Smithfield Foods, where she had her own line of hams, also dropped her this week as a pitchwoman.
Min, Kopp, Busch and others say Deen has been her own worst PR enemy in the fallout from her race-fueled deposition, which also included her seeing the "beauty" in a Southern-style wedding she once considered for her brother, complete with formally dressed black waiters.
That and her oddly spliced video apology, later swapped out for an unedited one after she bailed on Matt Lauer and the "Today" show, "made her seem shifty, sort of erratic and strange," Min said. "She had already dug herself in by waiting three or four days before talking at all and what she finally did say dug her in a little deeper."
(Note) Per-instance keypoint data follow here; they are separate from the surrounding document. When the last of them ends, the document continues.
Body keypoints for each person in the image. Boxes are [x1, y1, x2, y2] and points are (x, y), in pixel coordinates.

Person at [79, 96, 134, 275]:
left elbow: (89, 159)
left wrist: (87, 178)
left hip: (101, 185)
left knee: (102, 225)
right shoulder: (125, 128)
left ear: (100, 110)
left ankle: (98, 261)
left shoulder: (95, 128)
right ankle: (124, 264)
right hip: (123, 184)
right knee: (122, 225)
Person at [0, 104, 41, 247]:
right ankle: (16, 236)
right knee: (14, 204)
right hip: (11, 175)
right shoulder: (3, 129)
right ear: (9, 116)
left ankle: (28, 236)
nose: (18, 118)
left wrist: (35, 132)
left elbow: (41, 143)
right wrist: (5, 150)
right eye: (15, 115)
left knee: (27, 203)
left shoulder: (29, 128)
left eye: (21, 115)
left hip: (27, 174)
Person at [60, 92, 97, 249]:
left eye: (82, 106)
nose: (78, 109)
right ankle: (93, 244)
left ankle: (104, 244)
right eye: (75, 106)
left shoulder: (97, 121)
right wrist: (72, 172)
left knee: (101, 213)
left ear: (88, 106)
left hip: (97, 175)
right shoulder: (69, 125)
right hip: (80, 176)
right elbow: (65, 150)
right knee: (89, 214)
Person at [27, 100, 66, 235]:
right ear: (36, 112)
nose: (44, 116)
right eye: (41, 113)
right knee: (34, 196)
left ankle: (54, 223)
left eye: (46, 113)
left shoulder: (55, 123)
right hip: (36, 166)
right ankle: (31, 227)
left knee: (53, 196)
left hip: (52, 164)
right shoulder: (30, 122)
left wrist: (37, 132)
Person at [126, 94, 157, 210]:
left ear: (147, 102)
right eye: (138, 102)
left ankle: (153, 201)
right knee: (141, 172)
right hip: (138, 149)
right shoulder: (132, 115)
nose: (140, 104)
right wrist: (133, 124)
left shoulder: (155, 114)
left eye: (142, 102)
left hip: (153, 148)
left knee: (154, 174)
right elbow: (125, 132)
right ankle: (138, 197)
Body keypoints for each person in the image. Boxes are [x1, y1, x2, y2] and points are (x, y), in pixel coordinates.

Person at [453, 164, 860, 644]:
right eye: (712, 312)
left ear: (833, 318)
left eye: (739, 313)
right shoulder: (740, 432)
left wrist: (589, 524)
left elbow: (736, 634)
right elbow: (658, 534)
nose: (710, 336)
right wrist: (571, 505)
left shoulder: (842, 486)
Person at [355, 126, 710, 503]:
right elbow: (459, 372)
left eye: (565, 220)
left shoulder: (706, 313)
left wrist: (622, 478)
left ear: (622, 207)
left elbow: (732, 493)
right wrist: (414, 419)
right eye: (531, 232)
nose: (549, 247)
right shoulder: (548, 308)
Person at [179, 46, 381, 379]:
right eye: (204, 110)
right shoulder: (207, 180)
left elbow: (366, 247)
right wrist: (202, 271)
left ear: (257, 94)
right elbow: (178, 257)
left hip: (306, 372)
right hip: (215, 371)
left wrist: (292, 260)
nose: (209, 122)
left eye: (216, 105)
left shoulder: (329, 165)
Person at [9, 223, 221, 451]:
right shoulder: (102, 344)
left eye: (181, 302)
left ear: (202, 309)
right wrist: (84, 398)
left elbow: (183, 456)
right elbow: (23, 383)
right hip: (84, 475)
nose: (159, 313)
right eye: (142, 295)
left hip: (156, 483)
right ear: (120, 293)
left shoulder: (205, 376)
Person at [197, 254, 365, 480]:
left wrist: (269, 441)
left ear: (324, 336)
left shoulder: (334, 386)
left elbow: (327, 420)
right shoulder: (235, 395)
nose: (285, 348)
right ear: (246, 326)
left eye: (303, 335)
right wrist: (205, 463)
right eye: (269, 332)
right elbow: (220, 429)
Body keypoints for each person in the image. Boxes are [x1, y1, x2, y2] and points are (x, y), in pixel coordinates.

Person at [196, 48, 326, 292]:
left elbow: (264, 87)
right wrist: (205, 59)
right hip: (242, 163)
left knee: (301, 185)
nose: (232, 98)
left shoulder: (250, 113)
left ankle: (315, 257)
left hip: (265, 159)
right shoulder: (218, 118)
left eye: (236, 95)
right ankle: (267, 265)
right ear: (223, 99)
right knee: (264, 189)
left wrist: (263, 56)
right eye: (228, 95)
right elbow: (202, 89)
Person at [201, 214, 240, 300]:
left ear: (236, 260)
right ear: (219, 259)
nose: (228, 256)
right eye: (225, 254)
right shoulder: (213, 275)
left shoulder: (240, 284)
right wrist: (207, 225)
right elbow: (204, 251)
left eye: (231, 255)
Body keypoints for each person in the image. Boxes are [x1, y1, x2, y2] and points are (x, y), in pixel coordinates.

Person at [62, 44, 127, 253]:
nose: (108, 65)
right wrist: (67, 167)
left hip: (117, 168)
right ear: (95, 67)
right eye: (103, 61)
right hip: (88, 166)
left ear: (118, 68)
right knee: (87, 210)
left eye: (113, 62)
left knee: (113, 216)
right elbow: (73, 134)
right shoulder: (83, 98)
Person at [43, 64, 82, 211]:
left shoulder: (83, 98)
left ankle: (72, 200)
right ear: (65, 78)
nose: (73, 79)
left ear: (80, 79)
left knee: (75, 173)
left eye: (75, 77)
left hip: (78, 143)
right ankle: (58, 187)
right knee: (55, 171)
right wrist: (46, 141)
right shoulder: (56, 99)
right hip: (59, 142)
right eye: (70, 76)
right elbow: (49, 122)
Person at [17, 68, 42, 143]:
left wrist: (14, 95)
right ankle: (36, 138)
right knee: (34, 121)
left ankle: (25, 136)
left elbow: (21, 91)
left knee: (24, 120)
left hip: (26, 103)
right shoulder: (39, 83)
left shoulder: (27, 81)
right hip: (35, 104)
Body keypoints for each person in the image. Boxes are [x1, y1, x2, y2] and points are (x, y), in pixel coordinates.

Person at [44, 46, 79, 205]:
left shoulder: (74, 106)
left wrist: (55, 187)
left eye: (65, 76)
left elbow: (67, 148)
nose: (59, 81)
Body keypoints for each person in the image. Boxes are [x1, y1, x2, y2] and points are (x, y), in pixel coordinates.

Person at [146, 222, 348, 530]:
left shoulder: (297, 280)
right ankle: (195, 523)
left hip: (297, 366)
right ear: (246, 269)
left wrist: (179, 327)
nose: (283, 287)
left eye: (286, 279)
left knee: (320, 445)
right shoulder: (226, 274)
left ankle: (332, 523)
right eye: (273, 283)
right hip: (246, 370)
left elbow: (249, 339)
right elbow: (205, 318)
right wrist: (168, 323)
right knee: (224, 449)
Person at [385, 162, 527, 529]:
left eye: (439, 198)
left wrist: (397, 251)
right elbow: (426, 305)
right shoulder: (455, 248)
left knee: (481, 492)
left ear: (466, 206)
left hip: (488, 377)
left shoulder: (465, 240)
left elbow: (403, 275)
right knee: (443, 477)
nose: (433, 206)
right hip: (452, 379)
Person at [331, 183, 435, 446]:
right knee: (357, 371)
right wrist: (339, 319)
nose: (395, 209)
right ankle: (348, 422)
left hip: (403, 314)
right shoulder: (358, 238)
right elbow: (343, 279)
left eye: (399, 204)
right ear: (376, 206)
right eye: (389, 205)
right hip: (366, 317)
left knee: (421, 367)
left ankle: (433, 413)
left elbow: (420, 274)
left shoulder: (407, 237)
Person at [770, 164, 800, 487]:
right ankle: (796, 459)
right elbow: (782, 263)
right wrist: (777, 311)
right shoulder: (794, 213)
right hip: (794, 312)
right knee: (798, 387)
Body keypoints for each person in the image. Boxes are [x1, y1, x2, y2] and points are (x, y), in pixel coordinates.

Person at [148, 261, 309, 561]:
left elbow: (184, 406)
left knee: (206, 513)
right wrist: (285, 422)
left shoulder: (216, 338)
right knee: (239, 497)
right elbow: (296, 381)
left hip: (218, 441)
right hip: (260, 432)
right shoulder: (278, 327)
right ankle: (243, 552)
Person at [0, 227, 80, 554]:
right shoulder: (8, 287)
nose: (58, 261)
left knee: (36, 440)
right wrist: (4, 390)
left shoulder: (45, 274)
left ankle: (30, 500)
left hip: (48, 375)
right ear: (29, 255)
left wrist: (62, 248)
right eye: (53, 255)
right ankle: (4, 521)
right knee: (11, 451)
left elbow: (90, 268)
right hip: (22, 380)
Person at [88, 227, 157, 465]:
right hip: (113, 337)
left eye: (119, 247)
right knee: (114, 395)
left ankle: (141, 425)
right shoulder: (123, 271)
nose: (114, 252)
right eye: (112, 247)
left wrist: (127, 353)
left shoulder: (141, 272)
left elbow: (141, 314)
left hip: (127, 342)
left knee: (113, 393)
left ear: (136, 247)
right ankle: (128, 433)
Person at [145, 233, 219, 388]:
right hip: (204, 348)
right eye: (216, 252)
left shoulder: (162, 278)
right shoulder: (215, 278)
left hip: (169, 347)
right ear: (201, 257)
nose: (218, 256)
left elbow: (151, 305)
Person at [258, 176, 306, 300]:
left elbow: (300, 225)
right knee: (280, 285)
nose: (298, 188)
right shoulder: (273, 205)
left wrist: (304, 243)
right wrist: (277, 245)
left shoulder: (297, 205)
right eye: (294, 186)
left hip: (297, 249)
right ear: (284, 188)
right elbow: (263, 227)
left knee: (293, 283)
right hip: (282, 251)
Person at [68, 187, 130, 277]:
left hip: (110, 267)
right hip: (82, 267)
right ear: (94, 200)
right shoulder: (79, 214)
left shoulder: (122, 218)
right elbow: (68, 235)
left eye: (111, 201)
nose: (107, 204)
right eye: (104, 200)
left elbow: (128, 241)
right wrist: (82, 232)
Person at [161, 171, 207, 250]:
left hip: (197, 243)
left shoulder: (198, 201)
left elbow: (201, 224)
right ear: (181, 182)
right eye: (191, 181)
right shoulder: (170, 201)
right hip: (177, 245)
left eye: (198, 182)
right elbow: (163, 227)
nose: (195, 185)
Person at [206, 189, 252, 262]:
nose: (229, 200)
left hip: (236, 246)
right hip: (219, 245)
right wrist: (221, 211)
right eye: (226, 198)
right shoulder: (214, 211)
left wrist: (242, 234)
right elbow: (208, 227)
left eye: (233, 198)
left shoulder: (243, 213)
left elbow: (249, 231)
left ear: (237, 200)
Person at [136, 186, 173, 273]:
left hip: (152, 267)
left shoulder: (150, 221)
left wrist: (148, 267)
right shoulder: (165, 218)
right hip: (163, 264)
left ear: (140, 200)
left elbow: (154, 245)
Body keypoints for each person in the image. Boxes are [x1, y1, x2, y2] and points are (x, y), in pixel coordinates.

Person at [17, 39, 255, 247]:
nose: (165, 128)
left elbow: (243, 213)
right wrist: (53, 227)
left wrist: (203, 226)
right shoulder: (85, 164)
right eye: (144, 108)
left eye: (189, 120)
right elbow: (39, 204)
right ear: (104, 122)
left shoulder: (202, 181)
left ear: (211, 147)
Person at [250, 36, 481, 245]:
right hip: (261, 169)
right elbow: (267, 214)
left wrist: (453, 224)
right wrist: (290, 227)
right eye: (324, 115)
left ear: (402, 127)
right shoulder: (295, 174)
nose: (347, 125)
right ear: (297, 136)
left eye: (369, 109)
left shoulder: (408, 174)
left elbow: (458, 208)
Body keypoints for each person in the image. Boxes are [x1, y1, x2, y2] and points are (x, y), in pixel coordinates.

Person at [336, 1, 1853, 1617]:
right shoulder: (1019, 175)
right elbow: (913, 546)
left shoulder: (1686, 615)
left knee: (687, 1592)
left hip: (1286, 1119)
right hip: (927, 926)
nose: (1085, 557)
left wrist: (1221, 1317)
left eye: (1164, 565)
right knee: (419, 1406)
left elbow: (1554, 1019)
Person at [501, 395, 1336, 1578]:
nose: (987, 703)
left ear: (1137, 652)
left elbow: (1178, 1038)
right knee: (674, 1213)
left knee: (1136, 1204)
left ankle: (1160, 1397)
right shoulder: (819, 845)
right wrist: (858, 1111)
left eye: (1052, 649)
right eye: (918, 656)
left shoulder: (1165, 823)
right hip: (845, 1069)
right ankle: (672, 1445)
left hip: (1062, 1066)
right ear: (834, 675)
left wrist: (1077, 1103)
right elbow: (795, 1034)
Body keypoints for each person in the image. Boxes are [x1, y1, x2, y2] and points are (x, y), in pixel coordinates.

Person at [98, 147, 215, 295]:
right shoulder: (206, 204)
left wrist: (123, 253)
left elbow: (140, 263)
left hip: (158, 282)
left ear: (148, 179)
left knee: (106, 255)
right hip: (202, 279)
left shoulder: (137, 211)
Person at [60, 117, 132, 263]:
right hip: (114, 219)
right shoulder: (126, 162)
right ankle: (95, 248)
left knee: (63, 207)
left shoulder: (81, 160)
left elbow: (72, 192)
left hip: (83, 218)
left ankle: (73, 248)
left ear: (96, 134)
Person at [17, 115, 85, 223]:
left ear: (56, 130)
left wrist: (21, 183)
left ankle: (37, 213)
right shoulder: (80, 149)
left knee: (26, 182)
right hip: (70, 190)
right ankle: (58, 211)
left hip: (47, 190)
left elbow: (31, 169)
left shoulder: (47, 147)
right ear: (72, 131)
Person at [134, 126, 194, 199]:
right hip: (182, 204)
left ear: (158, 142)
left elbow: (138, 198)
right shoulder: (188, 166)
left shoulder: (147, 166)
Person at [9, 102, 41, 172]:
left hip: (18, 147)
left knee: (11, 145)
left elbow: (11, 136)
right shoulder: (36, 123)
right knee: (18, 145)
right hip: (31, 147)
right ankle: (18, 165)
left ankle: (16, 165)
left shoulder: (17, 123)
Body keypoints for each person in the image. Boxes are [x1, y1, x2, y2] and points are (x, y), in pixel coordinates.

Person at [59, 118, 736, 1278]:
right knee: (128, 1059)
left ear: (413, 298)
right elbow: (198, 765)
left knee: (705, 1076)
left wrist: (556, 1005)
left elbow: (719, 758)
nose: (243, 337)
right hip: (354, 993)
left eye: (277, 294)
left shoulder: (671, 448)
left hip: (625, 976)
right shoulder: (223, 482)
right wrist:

Sharpton knows that "we've all said things we've regretted," and he's not particularly worried about what words Deen used long ago. "She's being condemned for now. There's a live lawsuit accusing her of racism and bias now and that's what I'm concerned about," he said.
Deen was invited back on the "Today" show Wednesday. If Sharpton had the chance to swap seats with Lauer, what would he counsel?
"I would tell her if she's guilty of this she should be prepared like Michael Richards to lose a lot of her gigs," he said. "It's one thing to have done something growing up in the South, or in your past. It's another thing that in your success you continue to do that, and she like anyone else should have to pay a price if that's what she's done."